PROBLEM DESCRIPTION :: Copy the entries from the line containing "Større: Større -> Risiko" to the line containing "historie: historie -> forsiktig", both included, character for character.

DATASET ROWS ::
★ ★ ★ ★ ★ ★ ★
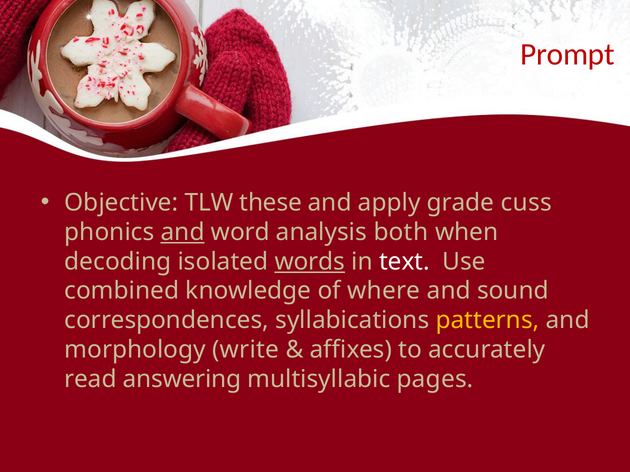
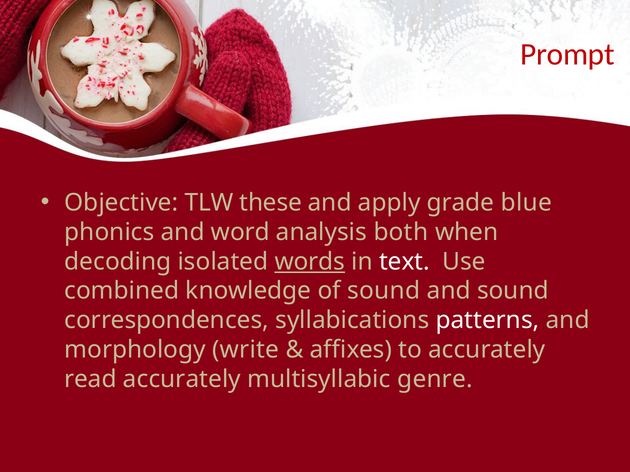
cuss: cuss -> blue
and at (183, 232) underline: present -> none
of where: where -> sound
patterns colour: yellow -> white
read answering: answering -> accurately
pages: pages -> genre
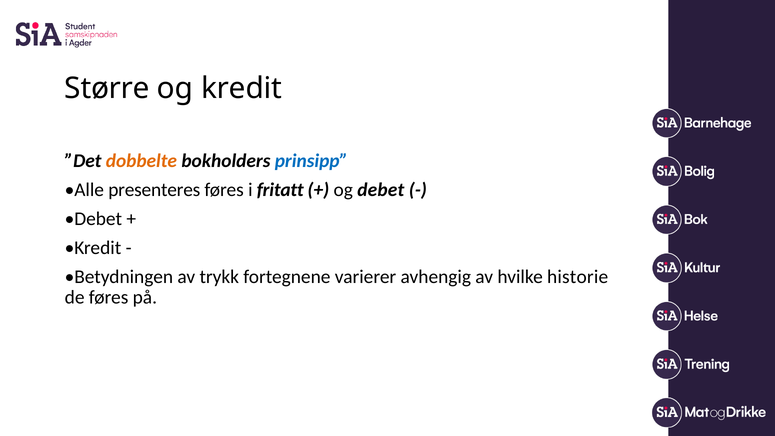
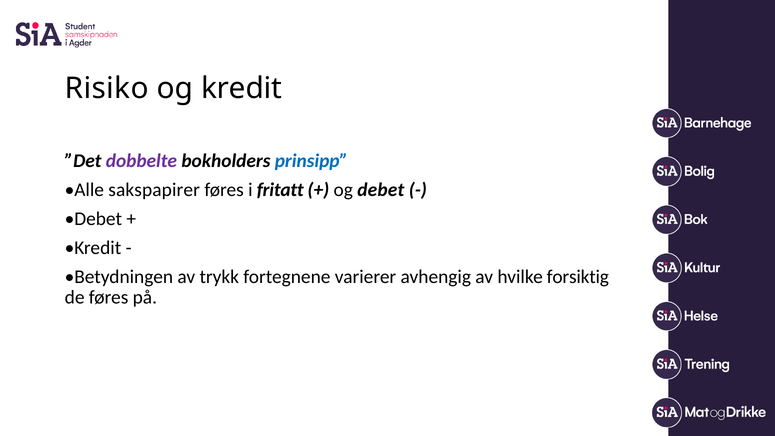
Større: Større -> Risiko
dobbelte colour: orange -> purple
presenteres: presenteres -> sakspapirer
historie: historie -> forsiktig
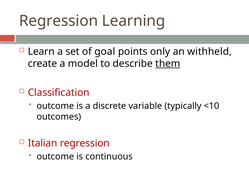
★ ★ ★ ★ ★ ★ ★
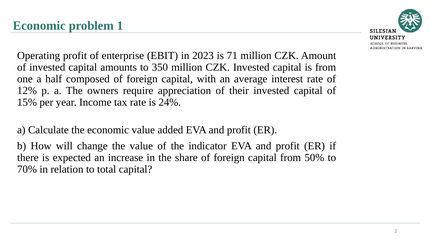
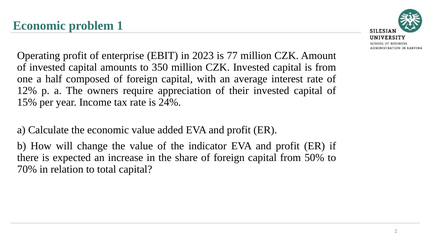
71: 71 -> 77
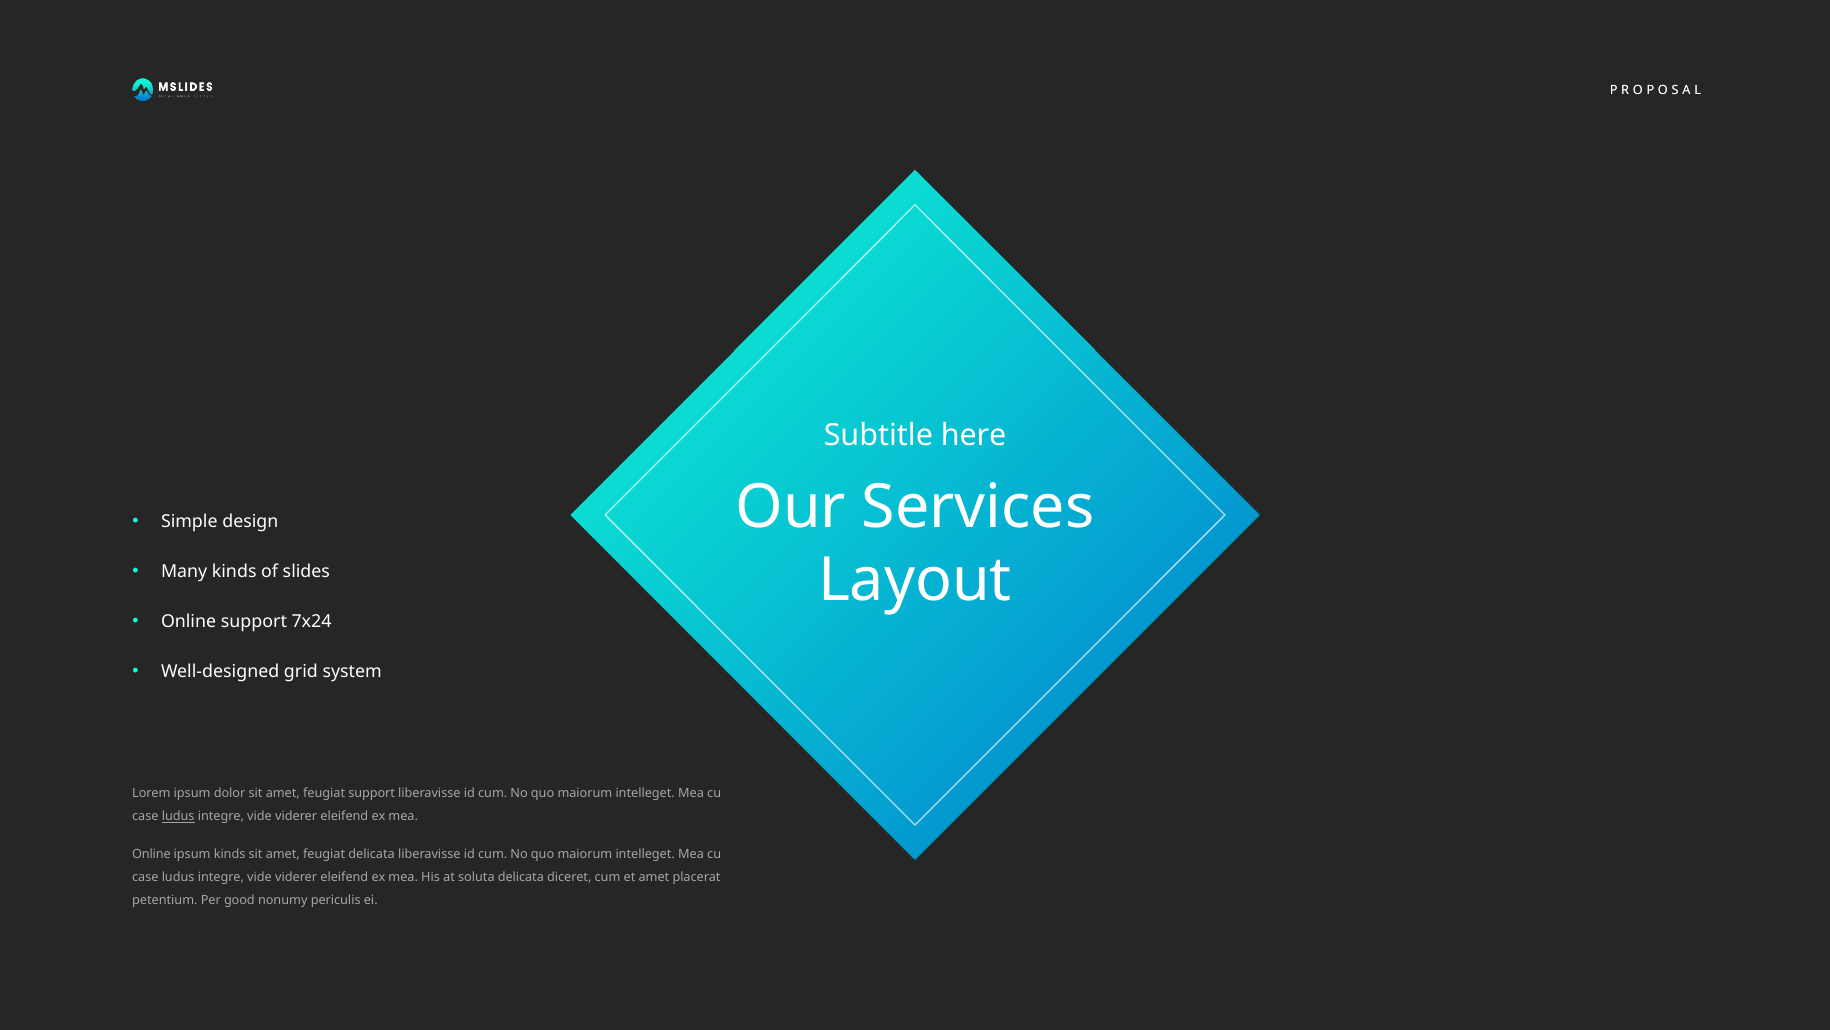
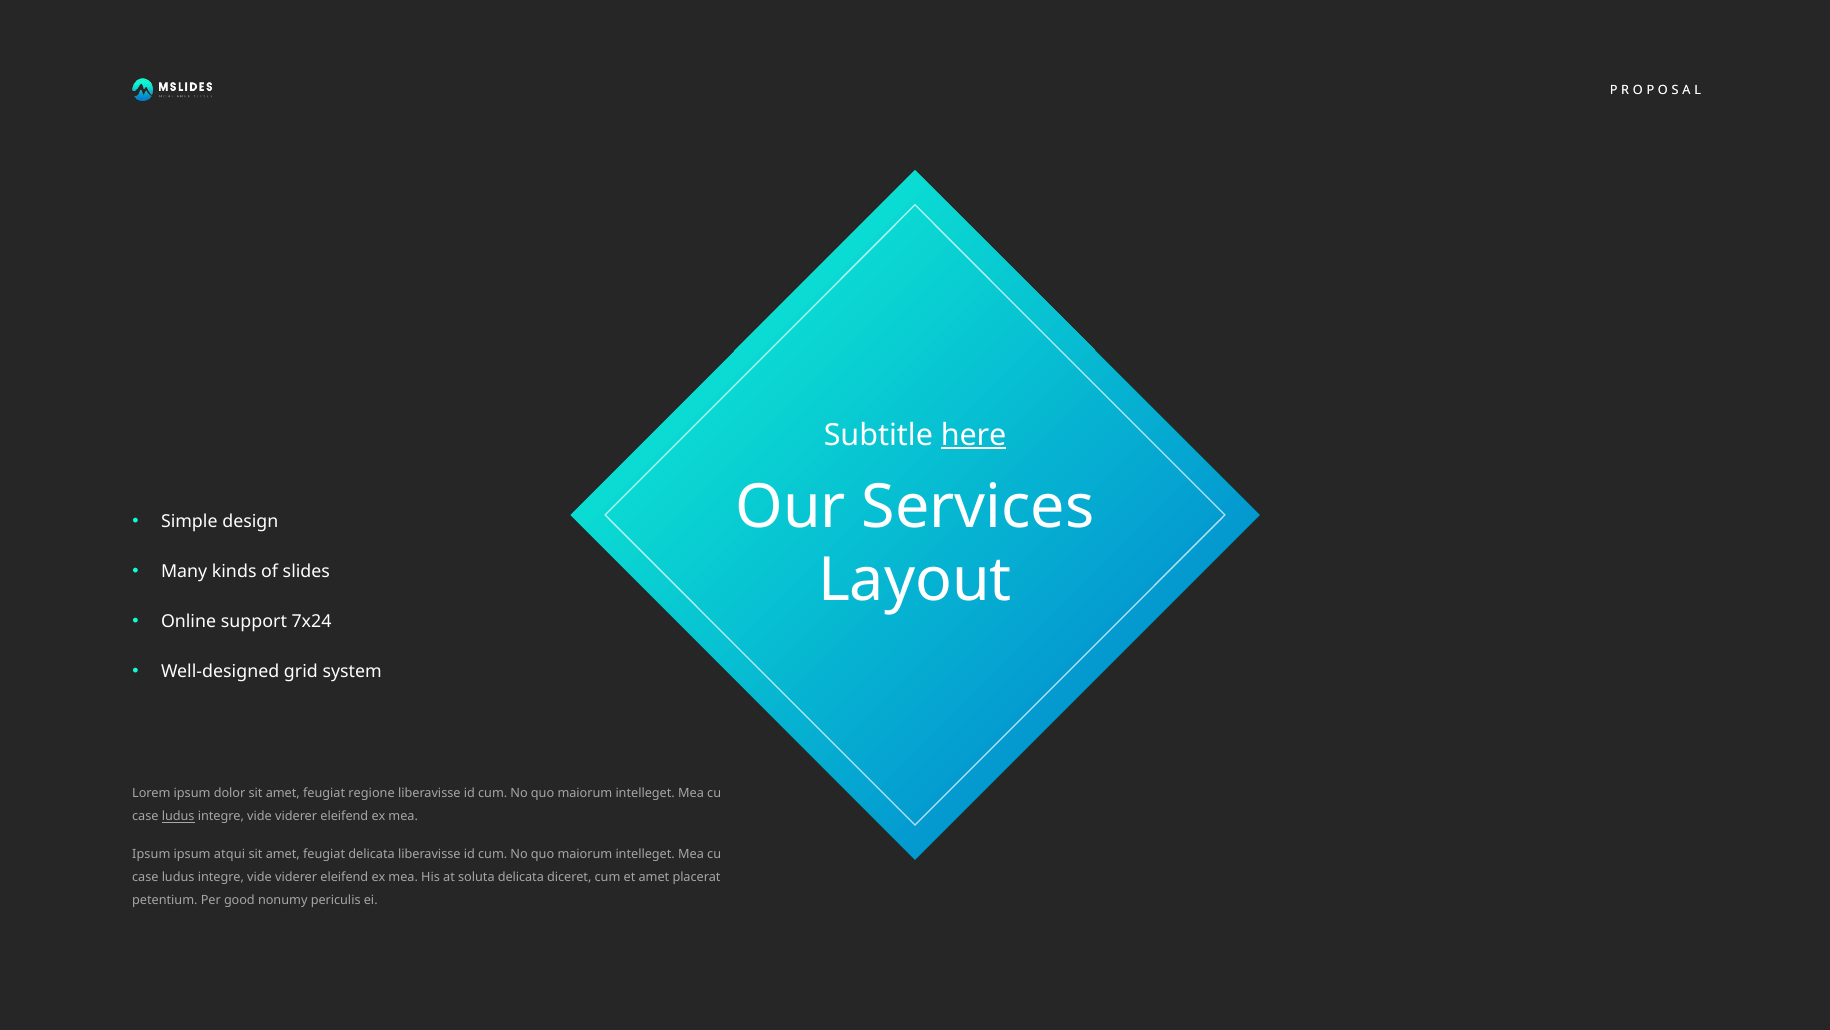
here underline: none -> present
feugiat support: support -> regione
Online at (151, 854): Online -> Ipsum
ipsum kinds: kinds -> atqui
★ ★ ★ ★ ★ ★ ★
SOLUTION TO THIS TASK ::
Større: Større -> Risiko
dobbelte colour: orange -> purple
presenteres: presenteres -> sakspapirer
historie: historie -> forsiktig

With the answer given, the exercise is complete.